Data entries:
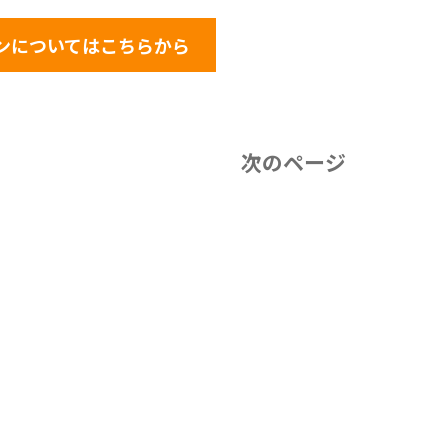
ンについてはこちらから
次のページ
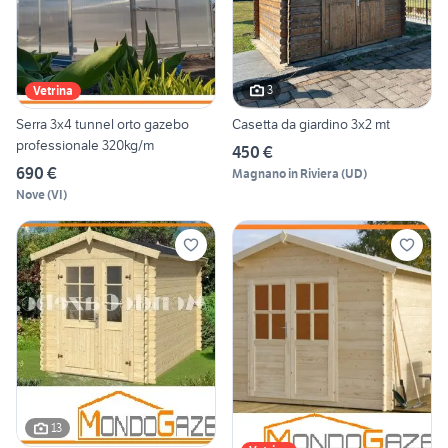
3
Vetrina
Serra 3x4 tunnel orto gazebo
Casetta da giardino 3x2 mt
professionale 320kg/m
450 €
690 €
Magnano in Riviera
(
UD
)
Nove
(
VI
)
13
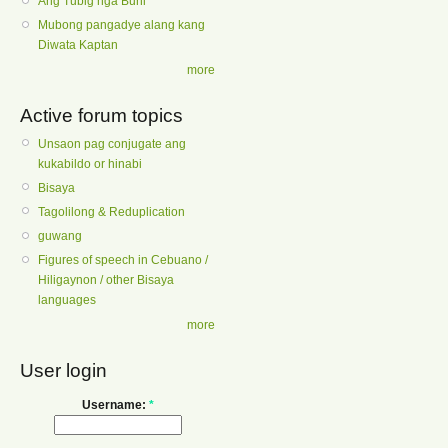
Ang Tubig nga Buhi
Mubong pangadye alang kang
Diwata Kaptan
more
Active forum topics
Unsaon pag conjugate ang
kukabildo or hinabi
Bisaya
Tagolilong & Reduplication
guwang
Figures of speech in Cebuano /
Hiligaynon / other Bisaya
languages
more
User login
Username:
*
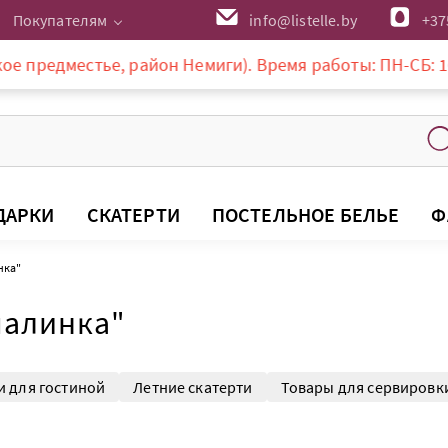
Покупателям
info@listelle.by
+37
тье, район Немиги). Время работы: ПН-СБ: 10-20:00, ВС
ДАРКИ
СКАТЕРТИ
ПОСТЕЛЬНОЕ БЕЛЬЕ
Ф
нка"
палинка"
и для гостиной
Летние скатерти
Товары для сервировк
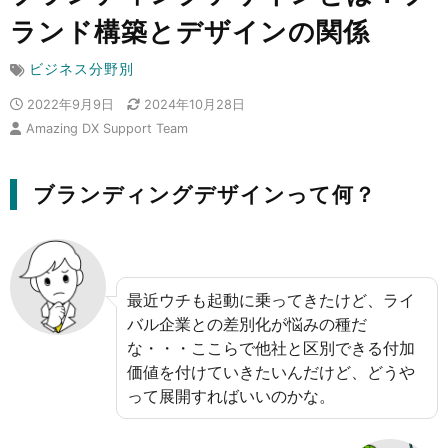
ランド構築とデザインの関係
ビジネス分野別
2022年9月9日
2024年10月28日
Amazing DX Support Team
ブランディングデザインって何？
最近ウチも起動に乗ってきたけど、ライ
バル企業との差別化が悩みの種だ
な・・・ここらで他社と区別できる付加
価値を付けていきたいんだけど、どうや
って展開すればいいのかな。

Task to complete: Print the entries again exactly as they appear above. Do not print the pictures.

Problem solution:
ンについてはこちらから
次のページ
3
Vetrina
Serra 3x4 tunnel orto gazebo
Casetta da giardino 3x2 mt
professionale 320kg/m
450 €
690 €
Magnano in Riviera
(
UD
)
Nove
(
VI
)
13
Ang Tubig nga Buhi
Mubong pangadye alang kang
Diwata Kaptan
more
Active forum topics
Unsaon pag conjugate ang
kukabildo or hinabi
Bisaya
Tagolilong & Reduplication
guwang
Figures of speech in Cebuano /
Hiligaynon / other Bisaya
languages
more
User login
Username:
*
Покупателям
info@listelle.by
+37
тье, район Немиги). Время работы: ПН-СБ: 10-20:00, ВС
ДАРКИ
СКАТЕРТИ
ПОСТЕЛЬНОЕ БЕЛЬЕ
Ф
нка"
палинка"
и для гостиной
Летние скатерти
Товары для сервировк
ランド構築とデザインの関係
ビジネス分野別
2022年9月9日
2024年10月28日
Amazing DX Support Team
ブランディングデザインって何？
最近ウチも起動に乗ってきたけど、ライ
バル企業との差別化が悩みの種だ
な・・・ここらで他社と区別できる付加
価値を付けていきたいんだけど、どうや
って展開すればいいのかな。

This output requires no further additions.